Por medo de contrair dengue, Carol conta que cobre o tanque com um plástico.
A reportagem circulou pela comunidade na última segunda-feira (12) e flagrou muitas casas com baldes cheios de água nas garagens e nos quintais, sem nenhum tipo de vedação.
Na comunidade Morro da Lua, a Folha também flagrou locais com pneus abandonados, lixo e caixas d'água destampadas e cheias de larvas que podem ser do mosquito Aedes aegypti, que transmite dengue, zika e chikungunya.
De acordo com um morador, os ventos fortes do último mês arrancaram as tampas e as pessoas não perceberam. "Tem várias [ caixas d'água] sem tampa por aqui", relatou o homem.
Pela manhã, quando há abastecimento, Jacinta Góes de Souza, 51, enche os baldes e aproveita para lavar a roupa acumulada. Para beber, compra água de um vizinho.
Marlene Campos dos Santos, 63, tem um restaurante de comida mineira na comunidade. Em uma área de serviço do estabelecimento ela mantém três galões destampados com água para lavar a louça.
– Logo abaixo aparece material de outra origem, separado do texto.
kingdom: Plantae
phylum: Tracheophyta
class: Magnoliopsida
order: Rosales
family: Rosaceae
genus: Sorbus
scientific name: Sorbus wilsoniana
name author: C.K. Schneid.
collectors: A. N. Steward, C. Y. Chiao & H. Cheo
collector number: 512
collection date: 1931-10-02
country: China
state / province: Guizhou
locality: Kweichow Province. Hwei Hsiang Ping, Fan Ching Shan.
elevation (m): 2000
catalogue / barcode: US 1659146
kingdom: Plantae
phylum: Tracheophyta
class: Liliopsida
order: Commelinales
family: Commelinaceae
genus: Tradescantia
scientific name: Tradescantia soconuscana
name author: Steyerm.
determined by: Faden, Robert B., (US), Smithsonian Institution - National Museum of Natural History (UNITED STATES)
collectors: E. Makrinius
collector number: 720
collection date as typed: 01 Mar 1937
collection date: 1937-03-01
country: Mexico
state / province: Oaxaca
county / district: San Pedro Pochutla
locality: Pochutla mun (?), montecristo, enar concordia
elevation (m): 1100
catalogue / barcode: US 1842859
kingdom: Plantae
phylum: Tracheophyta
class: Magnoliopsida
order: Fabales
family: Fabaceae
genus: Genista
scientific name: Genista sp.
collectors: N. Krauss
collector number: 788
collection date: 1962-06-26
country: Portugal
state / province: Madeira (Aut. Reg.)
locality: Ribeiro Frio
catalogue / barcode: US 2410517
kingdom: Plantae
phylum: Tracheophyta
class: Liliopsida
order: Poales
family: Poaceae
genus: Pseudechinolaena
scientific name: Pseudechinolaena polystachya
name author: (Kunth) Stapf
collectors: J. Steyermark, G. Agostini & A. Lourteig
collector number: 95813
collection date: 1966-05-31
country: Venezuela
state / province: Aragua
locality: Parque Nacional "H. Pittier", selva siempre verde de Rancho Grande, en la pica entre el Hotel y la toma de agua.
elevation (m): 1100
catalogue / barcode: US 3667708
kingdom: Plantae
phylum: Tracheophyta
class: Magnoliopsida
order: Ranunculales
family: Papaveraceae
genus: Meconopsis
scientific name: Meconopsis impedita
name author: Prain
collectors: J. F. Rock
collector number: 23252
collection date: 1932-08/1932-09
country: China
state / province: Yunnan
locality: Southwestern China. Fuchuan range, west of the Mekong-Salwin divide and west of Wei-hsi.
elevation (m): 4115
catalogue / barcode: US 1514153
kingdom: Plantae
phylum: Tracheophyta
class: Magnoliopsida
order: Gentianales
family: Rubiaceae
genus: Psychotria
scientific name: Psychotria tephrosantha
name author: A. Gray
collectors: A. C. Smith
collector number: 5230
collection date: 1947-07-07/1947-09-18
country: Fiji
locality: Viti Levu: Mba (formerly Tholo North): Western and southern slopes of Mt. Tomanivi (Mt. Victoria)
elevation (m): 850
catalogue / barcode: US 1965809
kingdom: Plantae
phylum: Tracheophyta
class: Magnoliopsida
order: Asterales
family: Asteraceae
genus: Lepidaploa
A água que usa para cozinhar ela precisa comprar.
A reportagem a questionou sobre o risco de a dengue. Para a comerciante, como os galões permanecem em local com porta fechada, não há perigo. Marlene conta que, há mais de um ano, ela e o filho pegaram a doença. Diz acreditar que o foco dos mosquitos estivesse em uma poça em frente à sua casa, no Jardim Ingá.
Armazenar água de forma inadequada potencializa o risco de formação de criadouros de Aedes aegypti.
"Anos atrás, em 2014 e 2015, já vivemos essa situação de uma epidemia de dengue relacionada à situação hídrica", diz Tamara Nunes de Lima-Camara, professora associada ao Departamento de Epidemiologia da Faculdade de Saúde Pública da USP. Em agosto de 2014, 1 a cada 20 paulistas era submetido a racionamento de água e convivia com interrupções no abastecimento que duravam de quatro horas a dois dias seguidos.